### Material supplied

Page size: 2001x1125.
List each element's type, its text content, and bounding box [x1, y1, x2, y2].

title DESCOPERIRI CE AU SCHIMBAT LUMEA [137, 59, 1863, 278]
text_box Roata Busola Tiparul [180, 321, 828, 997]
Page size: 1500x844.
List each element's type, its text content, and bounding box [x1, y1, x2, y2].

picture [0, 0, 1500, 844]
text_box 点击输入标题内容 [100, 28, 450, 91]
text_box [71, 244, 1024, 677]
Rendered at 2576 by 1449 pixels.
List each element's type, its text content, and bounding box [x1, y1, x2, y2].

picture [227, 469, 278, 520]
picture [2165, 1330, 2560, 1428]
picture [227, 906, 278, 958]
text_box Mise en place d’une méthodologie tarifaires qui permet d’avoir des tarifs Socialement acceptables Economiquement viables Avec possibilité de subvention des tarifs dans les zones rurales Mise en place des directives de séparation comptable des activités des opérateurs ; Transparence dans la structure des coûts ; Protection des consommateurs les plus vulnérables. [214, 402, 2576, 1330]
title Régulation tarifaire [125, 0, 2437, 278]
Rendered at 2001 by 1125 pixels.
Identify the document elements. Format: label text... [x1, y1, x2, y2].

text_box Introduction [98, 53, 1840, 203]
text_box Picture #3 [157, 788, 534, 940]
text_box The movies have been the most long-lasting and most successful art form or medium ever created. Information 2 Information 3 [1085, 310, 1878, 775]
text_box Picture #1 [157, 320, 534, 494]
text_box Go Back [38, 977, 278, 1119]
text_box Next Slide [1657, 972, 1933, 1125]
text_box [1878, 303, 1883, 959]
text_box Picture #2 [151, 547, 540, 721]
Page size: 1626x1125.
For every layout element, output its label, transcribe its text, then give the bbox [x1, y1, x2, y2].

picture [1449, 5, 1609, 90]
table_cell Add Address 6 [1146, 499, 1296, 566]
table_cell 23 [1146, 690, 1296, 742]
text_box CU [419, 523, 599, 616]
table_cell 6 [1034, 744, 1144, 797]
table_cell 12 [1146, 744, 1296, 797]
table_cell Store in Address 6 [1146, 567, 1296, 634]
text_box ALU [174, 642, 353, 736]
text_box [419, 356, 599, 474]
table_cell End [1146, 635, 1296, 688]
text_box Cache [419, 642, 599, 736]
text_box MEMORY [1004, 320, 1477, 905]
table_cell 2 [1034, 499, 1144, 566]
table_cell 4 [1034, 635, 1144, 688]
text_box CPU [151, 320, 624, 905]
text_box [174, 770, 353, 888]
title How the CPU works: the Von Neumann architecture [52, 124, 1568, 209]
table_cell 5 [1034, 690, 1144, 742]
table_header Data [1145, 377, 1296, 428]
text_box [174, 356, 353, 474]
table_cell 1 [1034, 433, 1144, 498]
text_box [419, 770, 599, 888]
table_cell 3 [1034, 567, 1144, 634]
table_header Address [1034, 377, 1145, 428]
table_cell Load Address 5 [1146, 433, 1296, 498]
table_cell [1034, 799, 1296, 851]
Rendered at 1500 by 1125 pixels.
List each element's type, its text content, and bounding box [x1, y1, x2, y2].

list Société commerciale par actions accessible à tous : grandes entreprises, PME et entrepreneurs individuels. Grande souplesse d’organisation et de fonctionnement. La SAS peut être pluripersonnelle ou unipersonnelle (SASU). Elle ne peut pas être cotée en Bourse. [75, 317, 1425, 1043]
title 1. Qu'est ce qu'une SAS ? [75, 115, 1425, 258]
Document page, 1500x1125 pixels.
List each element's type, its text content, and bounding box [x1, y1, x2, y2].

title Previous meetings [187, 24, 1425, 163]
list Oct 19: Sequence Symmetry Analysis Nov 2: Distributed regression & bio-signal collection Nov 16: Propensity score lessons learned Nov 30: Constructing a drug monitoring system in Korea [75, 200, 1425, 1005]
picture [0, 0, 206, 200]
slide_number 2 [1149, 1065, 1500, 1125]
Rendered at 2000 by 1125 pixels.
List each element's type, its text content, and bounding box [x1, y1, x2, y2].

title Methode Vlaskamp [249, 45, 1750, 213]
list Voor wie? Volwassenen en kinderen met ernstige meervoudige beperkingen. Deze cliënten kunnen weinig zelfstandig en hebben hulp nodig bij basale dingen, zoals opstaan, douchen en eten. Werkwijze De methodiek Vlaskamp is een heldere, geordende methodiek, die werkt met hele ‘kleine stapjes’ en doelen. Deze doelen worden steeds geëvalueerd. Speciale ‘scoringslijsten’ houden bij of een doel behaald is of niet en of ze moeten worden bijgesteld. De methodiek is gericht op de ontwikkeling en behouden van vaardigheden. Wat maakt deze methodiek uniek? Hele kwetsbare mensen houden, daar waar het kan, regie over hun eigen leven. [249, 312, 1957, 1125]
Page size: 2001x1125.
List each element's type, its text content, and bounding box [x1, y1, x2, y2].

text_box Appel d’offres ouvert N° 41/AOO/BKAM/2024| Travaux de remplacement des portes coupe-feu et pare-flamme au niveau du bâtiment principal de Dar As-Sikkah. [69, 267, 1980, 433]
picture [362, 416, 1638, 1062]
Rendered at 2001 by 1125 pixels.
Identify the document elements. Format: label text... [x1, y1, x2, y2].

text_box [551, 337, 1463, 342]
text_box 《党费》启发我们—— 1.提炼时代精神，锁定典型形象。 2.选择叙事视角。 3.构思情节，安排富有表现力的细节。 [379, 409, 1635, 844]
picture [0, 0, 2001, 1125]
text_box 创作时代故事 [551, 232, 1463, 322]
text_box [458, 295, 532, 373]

######

Only a number is wanted here: how many lines above hold the string "size"?

◆ **Response to the exercise**: 4